> Directions
Every line from the one with "thumb cmc: (261, 268)" to the one with "wrist: (132, 149)", including those two, is to be copied exactly; all other lines of the entries below are left out.
# # # #
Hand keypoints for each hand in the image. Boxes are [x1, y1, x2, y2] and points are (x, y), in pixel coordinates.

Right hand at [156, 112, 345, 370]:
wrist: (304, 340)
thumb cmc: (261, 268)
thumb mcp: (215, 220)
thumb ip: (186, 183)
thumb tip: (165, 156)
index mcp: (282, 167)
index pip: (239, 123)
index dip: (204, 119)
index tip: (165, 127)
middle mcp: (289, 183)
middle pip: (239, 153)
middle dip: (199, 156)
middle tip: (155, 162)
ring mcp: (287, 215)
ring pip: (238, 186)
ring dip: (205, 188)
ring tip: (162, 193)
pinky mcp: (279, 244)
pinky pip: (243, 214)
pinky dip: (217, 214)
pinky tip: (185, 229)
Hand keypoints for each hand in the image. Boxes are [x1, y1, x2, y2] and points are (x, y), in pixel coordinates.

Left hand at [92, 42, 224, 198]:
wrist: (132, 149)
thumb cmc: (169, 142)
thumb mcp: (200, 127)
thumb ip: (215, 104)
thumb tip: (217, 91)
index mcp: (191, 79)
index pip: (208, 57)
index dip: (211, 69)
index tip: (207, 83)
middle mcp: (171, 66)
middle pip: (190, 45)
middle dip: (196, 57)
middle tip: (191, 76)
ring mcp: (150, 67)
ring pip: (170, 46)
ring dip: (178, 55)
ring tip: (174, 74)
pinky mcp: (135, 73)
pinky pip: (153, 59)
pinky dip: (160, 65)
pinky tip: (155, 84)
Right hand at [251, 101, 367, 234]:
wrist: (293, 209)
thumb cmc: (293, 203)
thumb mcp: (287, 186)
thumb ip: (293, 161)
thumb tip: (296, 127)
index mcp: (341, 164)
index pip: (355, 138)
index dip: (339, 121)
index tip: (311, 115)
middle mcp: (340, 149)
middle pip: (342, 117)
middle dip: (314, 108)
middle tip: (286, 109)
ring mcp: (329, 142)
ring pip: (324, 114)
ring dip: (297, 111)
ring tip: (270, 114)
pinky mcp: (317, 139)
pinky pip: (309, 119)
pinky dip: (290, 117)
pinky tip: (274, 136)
# # # #
> Answer below
thumb cmc: (261, 268)
thumb mcp: (215, 220)
thumb ip: (186, 183)
thumb tip: (165, 156)
index mcp: (282, 167)
index pip: (239, 123)
index dip: (204, 119)
index tip: (165, 127)
middle mcp: (289, 183)
middle pip: (239, 153)
middle dip: (199, 156)
middle tip: (155, 162)
ring mcp: (287, 215)
ring pip: (238, 186)
ring dip: (205, 188)
ring tip: (162, 193)
pinky mcp: (279, 244)
pinky pip: (243, 214)
pinky dip: (217, 214)
pinky tip: (185, 229)
Hand keypoints for each hand in the image. Boxes are [x1, y1, x2, y2] and points are (x, y), in pixel coordinates.

Left hand at [92, 42, 224, 198]:
wrist: (132, 149)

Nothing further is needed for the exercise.